◆ Source data:
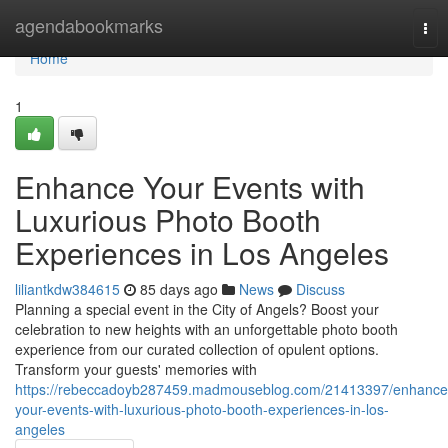
Home
agendabookmarks
Tog
nav
Home
1
Enhance Your Events with
Luxurious Photo Booth
Experiences in Los Angeles
liliantkdw384615
85 days ago
News
Discuss
Planning a special event in the City of Angels? Boost your
celebration to new heights with an unforgettable photo booth
experience from our curated collection of opulent options.
Transform your guests' memories with
https://rebeccadoyb287459.madmouseblog.com/21413397/enhance
your-events-with-luxurious-photo-booth-experiences-in-los-
angeles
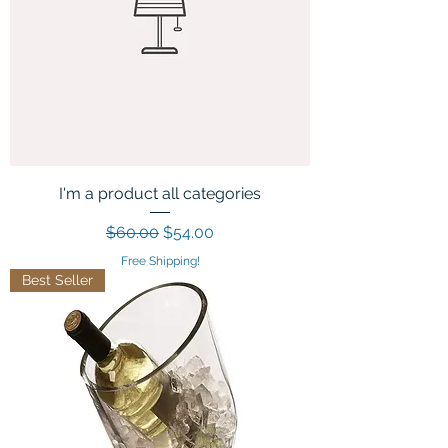
I'm a product all categories
Regular Price
Sale Price
$60.00
$54.00
Free Shipping!
Best Seller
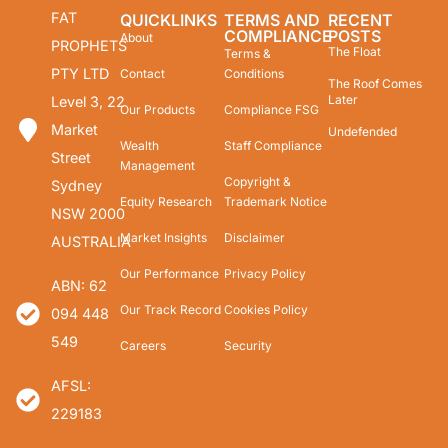
FAT
QUICKLINKS
TERMS AND
RECENT
COMPLIANCE
POSTS
About
PROPHETS
The Float
Terms &
PTY LTD
Contact
Conditions
The Roof Comes
Later
Level 3, 22
Our Products
Compliance FSG
Market
Undefended
Wealth
Staff Compliance
Street
Management
Copyright &
Sydney
Equity Research
Trademark Notice
NSW 2000
Market Insights
Disclaimer
AUSTRALIA
Our Performance
Privacy Policy
ABN: 62
Our Track Record
Cookies Policy
094 448
549
Careers
Security
AFSL:
229183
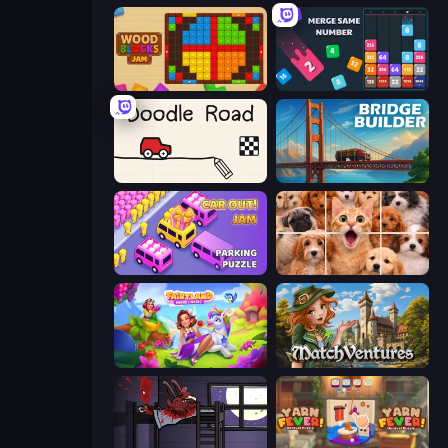
Wood Blocks Jam
Drop & Merge the Numbers
Doodle Road
Bridge Builder
Car OUT! Jam Parking Puzzle
Jigpic Solitaire
Fairyland Merge & Magic
MatchVentures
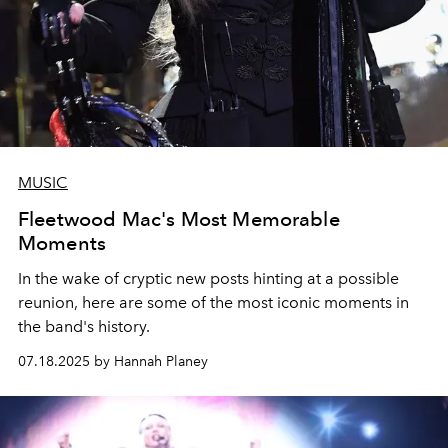
MUSIC
Fleetwood Mac's Most Memorable
Moments
In the wake of cryptic new posts hinting at a possible
reunion, here are some of the most iconic moments in
the band's history.
07.18.2025 by Hannah Planey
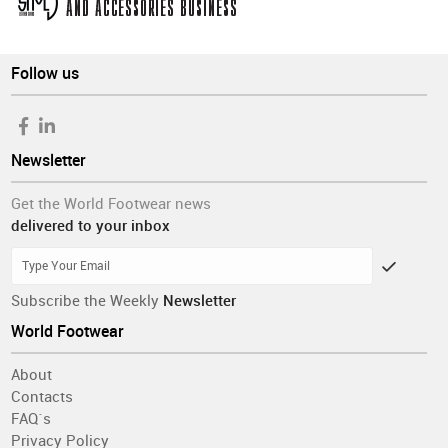
Follow us
Newsletter
Get the World Footwear news
delivered to your inbox
Subscribe the Weekly
Newsletter
World Footwear
About
Contacts
FAQ´s
Privacy Policy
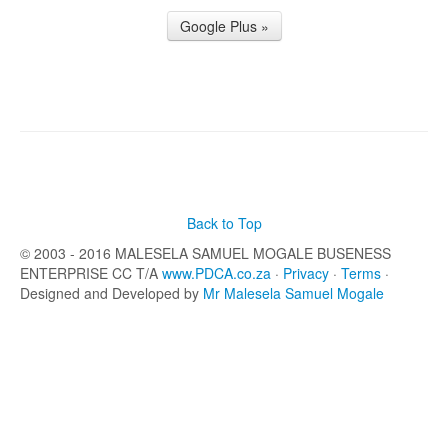
Google Plus »
Back to Top
© 2003 - 2016 MALESELA SAMUEL MOGALE BUSENESS
ENTERPRISE CC T/A
www.PDCA.co.za
·
Privacy
·
Terms
·
Designed and Developed by
Mr Malesela Samuel Mogale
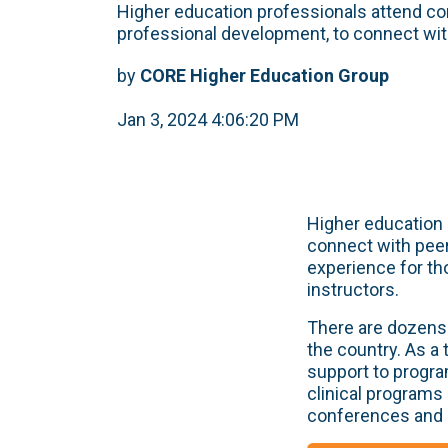
Higher education professionals attend c
professional development, to connect with
by
CORE Higher Education Group
Jan 3, 2024 4:06:20 PM
Higher education 
connect with peer
experience for th
instructors.
There are dozens 
the country. As a
support to progra
clinical programs
conferences and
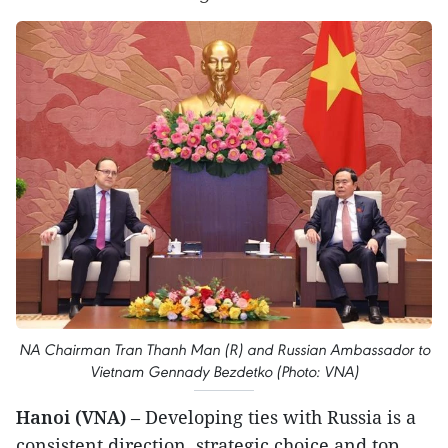
NA Chairman Tran Thanh Man (R) and Russian Ambassador to
Vietnam Gennady Bezdetko (Photo: VNA)
Hanoi (VNA)
– Developing ties with Russia is a
consistent direction, strategic choice and top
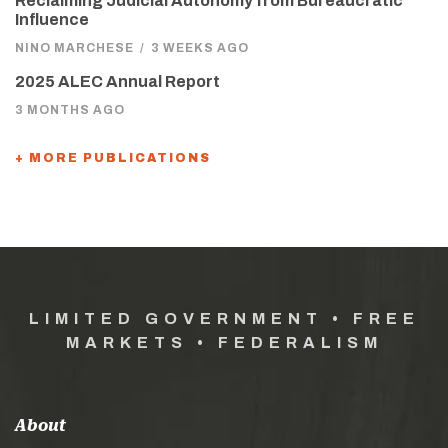
Reclaiming Judicial Autonomy from Bureaucratic
Influence
NINO MARCHESE
/
3 WEEKS AGO
2025 ALEC Annual Report
3 MONTHS AGO
+ MORE PUBLICATIONS
LIMITED GOVERNMENT • FREE
MARKETS • FEDERALISM
About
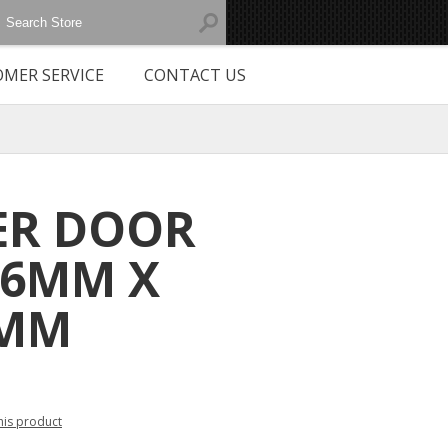
MER SERVICE
CONTACT US
ER DOOR
 6MM X
0MM
this product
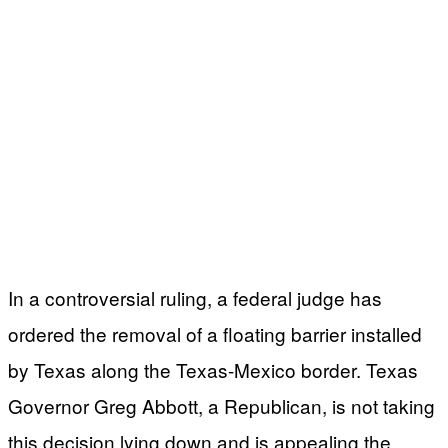
In a controversial ruling, a federal judge has
ordered the removal of a floating barrier installed
by Texas along the Texas-Mexico border. Texas
Governor Greg Abbott, a Republican, is not taking
this decision lying down and is appealing the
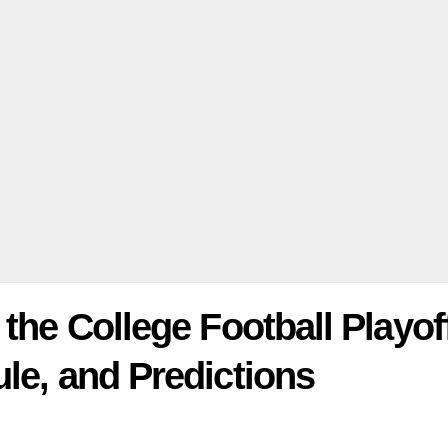
the College Football Playof
le, and Predictions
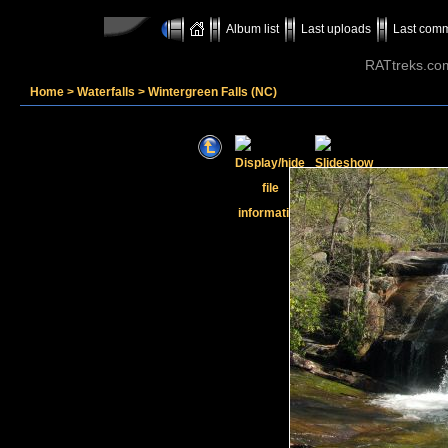
Album list
Last uploads
Last com
RATtreks.co
Home
>
Waterfalls
>
Wintergreen Falls (NC)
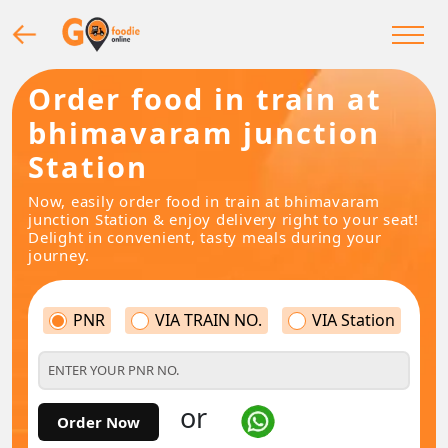
Order food in train at
bhimavaram junction
Station
Now, easily order food in train at bhimavaram
junction Station & enjoy delivery right to your seat!
Delight in convenient, tasty meals during your
journey.
PNR
VIA TRAIN NO.
VIA Station
or
Order Now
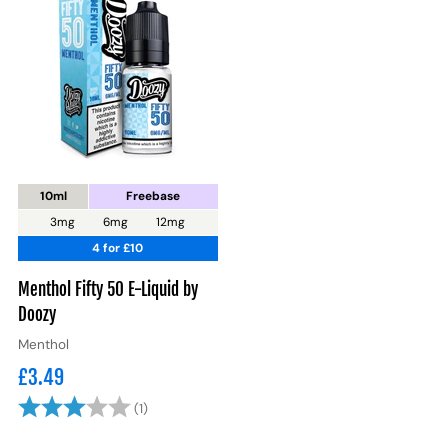
10ml
Freebase
3mg
6mg
12mg
4 for £10
Menthol Fifty 50 E-Liquid by
Doozy
Menthol
£3.49
Rating:
3.0 out of 5 stars
(1)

◆ What this task involves: Reproduce the text read from all of the records above, replacing "Privacy Policy" with "Data Protection Policy" and leaving everything else unchanged. Omit the pictures from the answer.

◆ Exercise result:
Home
agendabookmarks
Tog
nav
Home
1
Enhance Your Events with
Luxurious Photo Booth
Experiences in Los Angeles
liliantkdw384615
85 days ago
News
Discuss
Planning a special event in the City of Angels? Boost your
celebration to new heights with an unforgettable photo booth
experience from our curated collection of opulent options.
Transform your guests' memories with
https://rebeccadoyb287459.madmouseblog.com/21413397/enhance
your-events-with-luxurious-photo-booth-experiences-in-los-
angeles
I'm a product all categories
Regular Price
Sale Price
$60.00
$54.00
Free Shipping!
Best Seller
FAT
QUICKLINKS
TERMS AND
RECENT
COMPLIANCE
POSTS
About
PROPHETS
The Float
Terms &
PTY LTD
Contact
Conditions
The Roof Comes
Later
Level 3, 22
Our Products
Compliance FSG
Market
Undefended
Wealth
Staff Compliance
Street
Management
Copyright &
Sydney
Equity Research
Trademark Notice
NSW 2000
Market Insights
Disclaimer
AUSTRALIA
Our Performance
Data Protection Policy
ABN: 62
Our Track Record
Cookies Policy
094 448
549
Careers
Security
AFSL:
229183
Wood Blocks Jam
Drop & Merge the Numbers
Doodle Road
Bridge Builder
Car OUT! Jam Parking Puzzle
Jigpic Solitaire
Fairyland Merge & Magic
MatchVentures
MUSIC
Fleetwood Mac's Most Memorable
Moments
In the wake of cryptic new posts hinting at a possible
reunion, here are some of the most iconic moments in
the band's history.
07.18.2025 by Hannah Planey
Follow us
Newsletter
Get the World Footwear news
delivered to your inbox
Subscribe the Weekly
Newsletter
World Footwear
About
Contacts
FAQ´s
Data Protection Policy
Google Plus »
Back to Top
© 2003 - 2016 MALESELA SAMUEL MOGALE BUSENESS
ENTERPRISE CC T/A
www.PDCA.co.za
·
Privacy
·
Terms
·
Designed and Developed by
Mr Malesela Samuel Mogale
Higher education professionals attend c
professional development, to connect with
by
CORE Higher Education Group
Jan 3, 2024 4:06:20 PM
Higher education 
connect with peer
experience for th
instructors.
There are dozens 
the country. As a
support to progra
clinical programs
conferences and
NA Chairman Tran Thanh Man (R) and Russian Ambassador to
Vietnam Gennady Bezdetko (Photo: VNA)
Hanoi (VNA)
– Developing ties with Russia is a
consistent direction, strategic choice and top
Reclaiming Judicial Autonomy from Bureaucratic
Influence
NINO MARCHESE
/
3 WEEKS AGO
2025 ALEC Annual Report
3 MONTHS AGO
+ MORE PUBLICATIONS
LIMITED GOVERNMENT • FREE
MARKETS • FEDERALISM
About
MER SERVICE
CONTACT US
ER DOOR
 6MM X
0MM
this product
In a controversial ruling, a federal judge has
ordered the removal of a floating barrier installed
by Texas along the Texas-Mexico border. Texas
Governor Greg Abbott, a Republican, is not taking
this decision lying down and is appealing the
the College Football Playof
le, and Predictions
Album list
Last uploads
Last com
RATtreks.co
Home
>
Waterfalls
>
Wintergreen Falls (NC)
Order food in train at
bhimavaram junction
Station
Now, easily order food in train at bhimavaram
junction Station & enjoy delivery right to your seat!
Delight in convenient, tasty meals during your
journey.
PNR
VIA TRAIN NO.
VIA Station
or
Order Now
10ml
Freebase
3mg
6mg
12mg
4 for £10
Menthol Fifty 50 E-Liquid by
Doozy
Menthol
£3.49
Rating:
3.0 out of 5 stars
(1)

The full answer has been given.